TASK INSTRUCTIONS:
All lines from the one that mentions "X36950000Y-106000000D01*" through the last of the entries below must be copied exactly, with both ends kept.

+-------+

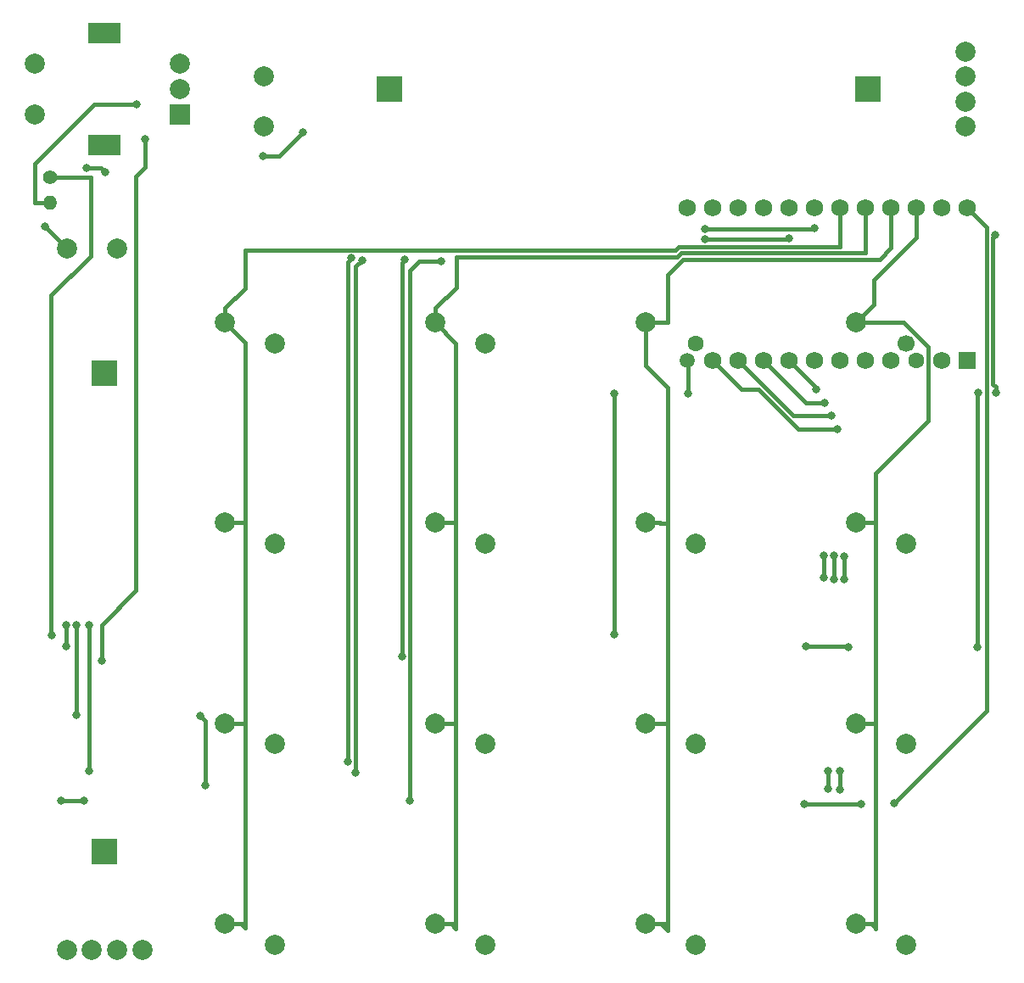
<source format=gbl>
G04 #@! TF.GenerationSoftware,KiCad,Pcbnew,(5.1.0)-1*
G04 #@! TF.CreationDate,2019-03-23T01:01:18+01:00*
G04 #@! TF.ProjectId,Schematic2,53636865-6d61-4746-9963-322e6b696361,rev?*
G04 #@! TF.SameCoordinates,Original*
G04 #@! TF.FileFunction,Copper,L2,Bot*
G04 #@! TF.FilePolarity,Positive*
%FSLAX46Y46*%
G04 Gerber Fmt 4.6, Leading zero omitted, Abs format (unit mm)*
G04 Created by KiCad (PCBNEW (5.1.0)-1) date 2019-03-23 01:01:18*
%MOMM*%
%LPD*%
G04 APERTURE LIST*
%ADD10C,2.000000*%
%ADD11C,1.600000*%
%ADD12R,3.200000X2.000000*%
%ADD13R,2.000000X2.000000*%
%ADD14C,1.700000*%
%ADD15C,1.400000*%
%ADD16O,1.400000X1.400000*%
%ADD17R,2.500000X2.500000*%
%ADD18C,1.752600*%
%ADD19C,1.500000*%
%ADD20R,1.752600X1.752600*%
%ADD21C,0.800000*%
%ADD22C,0.400000*%
G04 APERTURE END LIST*
D10*
X55470000Y-123370000D03*
X50470000Y-121270000D03*
X118470000Y-123370000D03*
X113470000Y-121270000D03*
X118470000Y-103370000D03*
X113470000Y-101270000D03*
X76470000Y-123370000D03*
X71470000Y-121270000D03*
X97470000Y-123370000D03*
X92470000Y-121270000D03*
X118470000Y-83370000D03*
X113470000Y-81270000D03*
D11*
X97470000Y-63370000D03*
D10*
X92470000Y-61270000D03*
X55470000Y-103370000D03*
X50470000Y-101270000D03*
X31470000Y-35470000D03*
X31470000Y-40470000D03*
D12*
X38470000Y-32370000D03*
X38470000Y-43570000D03*
D10*
X45970000Y-35470000D03*
X45970000Y-37970000D03*
D13*
X45970000Y-40470000D03*
D10*
X55470000Y-83370000D03*
X50470000Y-81270000D03*
X97470000Y-103370000D03*
X92470000Y-101270000D03*
X55470000Y-63370000D03*
X50470000Y-61270000D03*
X76470000Y-103370000D03*
X71470000Y-101270000D03*
D14*
X118470000Y-63370000D03*
D10*
X113470000Y-61270000D03*
X97470000Y-83370000D03*
X92470000Y-81270000D03*
X76470000Y-83370000D03*
X71470000Y-81270000D03*
D15*
X33018000Y-46734000D03*
D16*
X33018000Y-49274000D03*
D17*
X38480000Y-114122000D03*
D10*
X39720000Y-53870000D03*
X34720000Y-53870000D03*
X42220000Y-123870000D03*
X39720000Y-123870000D03*
X37220000Y-123870000D03*
X34720000Y-123870000D03*
D17*
X38480000Y-66370000D03*
D10*
X76470000Y-63370000D03*
X71470000Y-61270000D03*
D18*
X124590000Y-49850000D03*
X122050000Y-49850000D03*
X119510000Y-49850000D03*
X116970000Y-49850000D03*
X114430000Y-49850000D03*
X111890000Y-49850000D03*
X109350000Y-49850000D03*
X106810000Y-49850000D03*
X104270000Y-49850000D03*
X101730000Y-49850000D03*
X99190000Y-49850000D03*
X96650000Y-49850000D03*
D19*
X96650000Y-65090000D03*
D18*
X99190000Y-65090000D03*
X101730000Y-65090000D03*
X104270000Y-65090000D03*
X106810000Y-65090000D03*
X109350000Y-65090000D03*
X111890000Y-65090000D03*
X114430000Y-65090000D03*
X116970000Y-65090000D03*
D11*
X119510000Y-65090000D03*
D18*
X122050000Y-65090000D03*
D20*
X124590000Y-65090000D03*
D17*
X114612000Y-37960000D03*
D10*
X54360000Y-36720000D03*
X54360000Y-41720000D03*
X124360000Y-34220000D03*
X124360000Y-36720000D03*
X124360000Y-39220000D03*
X124360000Y-41720000D03*
D17*
X66860000Y-37960000D03*
D21*
X109460000Y-67940000D03*
X110240000Y-86710000D03*
X110240000Y-84540000D03*
X110350000Y-69310000D03*
X110660000Y-107840000D03*
X111040000Y-70600000D03*
X110660000Y-106000000D03*
X111230000Y-86880000D03*
X111270000Y-84560000D03*
X112270000Y-84630000D03*
X111640010Y-71920000D03*
X112320000Y-86880000D03*
X111830000Y-106000000D03*
X111830000Y-107910000D03*
X32510000Y-51687000D03*
X34669000Y-93597000D03*
X34669000Y-91438000D03*
X41692000Y-39533579D03*
X68140000Y-94620000D03*
X68450000Y-54980000D03*
X89370000Y-92430000D03*
X89370000Y-68400000D03*
X96660000Y-68400000D03*
X36447000Y-108964000D03*
X34161000Y-108964000D03*
X38517000Y-46264000D03*
X36680000Y-45860000D03*
X68960000Y-108990000D03*
X72080000Y-55190000D03*
X63540000Y-106170000D03*
X64190000Y-55040000D03*
X98390000Y-52919990D03*
X106800000Y-52900000D03*
X62720000Y-105090000D03*
X63110000Y-54860000D03*
X98373053Y-51920131D03*
X109340000Y-51890000D03*
X108450000Y-93630000D03*
X112720000Y-93640000D03*
X125570000Y-93670000D03*
X125640000Y-68270000D03*
X127420000Y-68250000D03*
X127350000Y-52570000D03*
X47990000Y-100500000D03*
X48550000Y-107500000D03*
X108340000Y-109320000D03*
X113930000Y-109320000D03*
X117270000Y-109270000D03*
X33183000Y-92454000D03*
X42490000Y-42950000D03*
X38160000Y-95040000D03*
X35685000Y-91438000D03*
X35685000Y-100455000D03*
X58279314Y-42249315D03*
X54300000Y-44640000D03*
X36950000Y-91440000D03*
X36900000Y-106050000D03*
D22*
X113470000Y-101270000D02*
X115400000Y-101270000D01*
X113470000Y-121270000D02*
X114884213Y-121270000D01*
X113470000Y-81270000D02*
X115400000Y-81270000D01*
X115400000Y-76310000D02*
X115400000Y-121270000D01*
X119510000Y-52780002D02*
X115230002Y-57060000D01*
X119510000Y-49850000D02*
X119510000Y-52780002D01*
X120660001Y-71049999D02*
X115400000Y-76310000D01*
X118220002Y-61270000D02*
X120660001Y-63709999D01*
X115230002Y-59509998D02*
X113470000Y-61270000D01*
X113470000Y-61270000D02*
X118220002Y-61270000D01*
X120660001Y-63709999D02*
X120660001Y-71049999D01*
X115230002Y-57060000D02*
X115230002Y-59509998D01*
X115400000Y-121720000D02*
X114950000Y-121270000D01*
X115400000Y-121750000D02*
X115400000Y-121720000D01*
X114950000Y-121270000D02*
X115400000Y-121270000D01*
X114884213Y-121270000D02*
X114950000Y-121270000D01*
X115400000Y-121270000D02*
X115400000Y-121750000D01*
X94660000Y-121190000D02*
X94660000Y-101230000D01*
X94700000Y-61280000D02*
X94700000Y-57131998D01*
X92470000Y-65600000D02*
X92470000Y-61270000D01*
X94620000Y-101270000D02*
X94660000Y-101230000D01*
X115810000Y-55000000D02*
X116970000Y-53840000D01*
X96220000Y-55000000D02*
X115810000Y-55000000D01*
X94710000Y-57121998D02*
X94710000Y-56510000D01*
X94660000Y-101230000D02*
X94660000Y-81280000D01*
X94700000Y-57131998D02*
X94710000Y-57121998D01*
X92470000Y-61270000D02*
X93884213Y-61270000D01*
X94580000Y-121270000D02*
X94660000Y-121190000D01*
X94660000Y-67790000D02*
X92470000Y-65600000D01*
X94660000Y-81280000D02*
X94660000Y-67790000D01*
X93894213Y-81280000D02*
X94660000Y-81280000D01*
X116970000Y-53840000D02*
X116970000Y-49850000D01*
X92470000Y-81270000D02*
X93884213Y-81270000D01*
X94710000Y-56510000D02*
X96220000Y-55000000D01*
X92470000Y-101270000D02*
X94620000Y-101270000D01*
X93884213Y-61270000D02*
X93894213Y-61280000D01*
X93884213Y-81270000D02*
X93894213Y-81280000D01*
X93894213Y-61280000D02*
X94700000Y-61280000D01*
X94660000Y-121935000D02*
X93995000Y-121270000D01*
X94660000Y-121965000D02*
X94660000Y-121935000D01*
X93995000Y-121270000D02*
X92470000Y-121270000D01*
X94580000Y-121270000D02*
X93995000Y-121270000D01*
X94660000Y-121965000D02*
X94660000Y-121190000D01*
X71488176Y-101288176D02*
X71470000Y-101270000D01*
X72894213Y-81260000D02*
X73530000Y-81260000D01*
X71488176Y-101367900D02*
X71488176Y-101288176D01*
X73530000Y-63330000D02*
X71470000Y-61270000D01*
X96051458Y-54320000D02*
X114400000Y-54320000D01*
X71470000Y-81270000D02*
X72884213Y-81270000D01*
X73550000Y-57775787D02*
X73550000Y-54770000D01*
X73550000Y-54770000D02*
X95601458Y-54770000D01*
X71470000Y-61270000D02*
X71470000Y-59855787D01*
X71470000Y-101270000D02*
X73530000Y-101270000D01*
X71470000Y-59855787D02*
X73550000Y-57775787D01*
X95601458Y-54770000D02*
X96051458Y-54320000D01*
X114400000Y-54320000D02*
X114430000Y-54290000D01*
X73530000Y-81260000D02*
X73530000Y-63330000D01*
X72884213Y-81270000D02*
X72894213Y-81260000D01*
X114430000Y-54290000D02*
X114430000Y-49850000D01*
X73530000Y-121760000D02*
X73040000Y-121270000D01*
X73530000Y-121790000D02*
X73530000Y-121760000D01*
X73040000Y-121270000D02*
X73530000Y-121270000D01*
X71470000Y-121270000D02*
X73040000Y-121270000D01*
X73530000Y-121790000D02*
X73530000Y-81260000D01*
X50470000Y-101270000D02*
X52500000Y-101270000D01*
X50470000Y-59855787D02*
X52480000Y-57845787D01*
X50470000Y-61270000D02*
X50470000Y-59855787D01*
X52480000Y-57845787D02*
X52480000Y-54060000D01*
X95462916Y-54060000D02*
X95802926Y-53719990D01*
X52480000Y-54060000D02*
X95462916Y-54060000D01*
X95802926Y-53719990D02*
X111830000Y-53719990D01*
X111890000Y-53659990D02*
X111890000Y-49850000D01*
X111830000Y-53719990D02*
X111890000Y-53659990D01*
X50470000Y-81270000D02*
X52500000Y-81270000D01*
X52500000Y-63300000D02*
X50470000Y-61270000D01*
X50470000Y-121270000D02*
X52500000Y-121270000D01*
X52500000Y-121715000D02*
X52070000Y-121285000D01*
X52500000Y-121715000D02*
X52500000Y-63300000D01*
X109460000Y-67740000D02*
X106810000Y-65090000D01*
X109460000Y-67940000D02*
X109460000Y-67740000D01*
X110240000Y-86710000D02*
X110240000Y-84540000D01*
X110350000Y-69310000D02*
X108490000Y-69310000D01*
X108490000Y-69310000D02*
X104270000Y-65090000D01*
X110660000Y-107840000D02*
X110660000Y-106000000D01*
X107240000Y-70600000D02*
X101730000Y-65090000D01*
X111230000Y-86880000D02*
X111230000Y-84600000D01*
X111040000Y-70600000D02*
X107240000Y-70600000D01*
X111230000Y-84600000D02*
X111270000Y-84560000D01*
X102030000Y-67930000D02*
X99190000Y-65090000D01*
X103721458Y-67930000D02*
X102030000Y-67930000D01*
X111640010Y-71920000D02*
X107711458Y-71920000D01*
X112320000Y-84680000D02*
X112270000Y-84630000D01*
X107711458Y-71920000D02*
X103721458Y-67930000D01*
X111830000Y-107910000D02*
X111830000Y-106000000D01*
X112320000Y-86880000D02*
X112320000Y-84680000D01*
X32537000Y-51687000D02*
X34720000Y-53870000D01*
X34669000Y-91438000D02*
X34669000Y-93597000D01*
X32510000Y-51687000D02*
X32537000Y-51687000D01*
X41692000Y-39533579D02*
X37426421Y-39533579D01*
X37426421Y-39533579D02*
X31530000Y-45430000D01*
X31530000Y-45430000D02*
X31530000Y-49260000D01*
X31544000Y-49274000D02*
X33018000Y-49274000D01*
X31530000Y-49260000D02*
X31544000Y-49274000D01*
X68140000Y-94620000D02*
X68140000Y-55290000D01*
X68140000Y-55290000D02*
X68450000Y-54980000D01*
X89370000Y-92430000D02*
X89370000Y-68400000D01*
X96660000Y-65100000D02*
X96650000Y-65090000D01*
X96660000Y-68400000D02*
X96660000Y-65100000D01*
X34161000Y-108964000D02*
X36447000Y-108964000D01*
X38517000Y-46264000D02*
X38113000Y-45860000D01*
X38113000Y-45860000D02*
X36680000Y-45860000D01*
X68960000Y-108990000D02*
X68960000Y-56060000D01*
X68960000Y-56060000D02*
X69830000Y-55190000D01*
X69830000Y-55190000D02*
X72080000Y-55190000D01*
X63540000Y-106170000D02*
X63540000Y-55690000D01*
X63540000Y-55690000D02*
X64190000Y-55040000D01*
X98390000Y-52919990D02*
X106780010Y-52919990D01*
X106780010Y-52919990D02*
X106800000Y-52900000D01*
X62720000Y-105090000D02*
X62720000Y-55250000D01*
X62720000Y-55250000D02*
X63110000Y-54860000D01*
X98373053Y-51920131D02*
X109309869Y-51920131D01*
X109309869Y-51920131D02*
X109340000Y-51890000D01*
X108450000Y-93630000D02*
X112710000Y-93630000D01*
X112710000Y-93630000D02*
X112720000Y-93640000D01*
X125570000Y-93670000D02*
X125570000Y-68340000D01*
X125570000Y-68340000D02*
X125640000Y-68270000D01*
X127420000Y-67684315D02*
X127130010Y-67394325D01*
X127420000Y-68250000D02*
X127420000Y-67684315D01*
X127130010Y-67394325D02*
X127130010Y-52789990D01*
X127130010Y-52789990D02*
X127350000Y-52570000D01*
X47990000Y-100500000D02*
X48550000Y-101060000D01*
X48550000Y-101060000D02*
X48550000Y-107500000D01*
X108340000Y-109320000D02*
X113930000Y-109320000D01*
X126530000Y-51790000D02*
X124590000Y-49850000D01*
X117270000Y-109270000D02*
X126530000Y-100010000D01*
X126530000Y-100010000D02*
X126530000Y-51790000D01*
X76470000Y-103370000D02*
X76470000Y-103449725D01*
X76470000Y-103449725D02*
X76488176Y-103467901D01*
X76470000Y-103380044D02*
X76470000Y-103370000D01*
X76404792Y-103445252D02*
X76470000Y-103380044D01*
X33145000Y-58545000D02*
X33145000Y-59180000D01*
X37082000Y-54608000D02*
X33145000Y-58545000D01*
X37082000Y-46734000D02*
X37082000Y-54608000D01*
X33018000Y-46734000D02*
X37082000Y-46734000D01*
X33145000Y-59180000D02*
X33145000Y-92416000D01*
X33145000Y-92416000D02*
X33183000Y-92454000D01*
X42490000Y-42950000D02*
X42490000Y-45770000D01*
X42490000Y-45770000D02*
X41570000Y-46690000D01*
X41570000Y-46690000D02*
X41570000Y-88040000D01*
X41570000Y-88040000D02*
X38160000Y-91450000D01*
X38160000Y-91450000D02*
X38160000Y-95040000D01*
X35685000Y-91438000D02*
X35685000Y-100455000D01*
X58279314Y-42249315D02*
X55888629Y-44640000D01*
X55888629Y-44640000D02*
X54300000Y-44640000D01*
X36950000Y-91440000D02*
X36950000Y-106000000D01*
X36950000Y-106000000D02*
X36900000Y-106050000D01*
M02*

</source>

+-------+

WRITTEN RESPONSE:
X36950000Y-106000000D01*
X36950000Y-106000000D02*
X36900000Y-106050000D01*
M02*

</source>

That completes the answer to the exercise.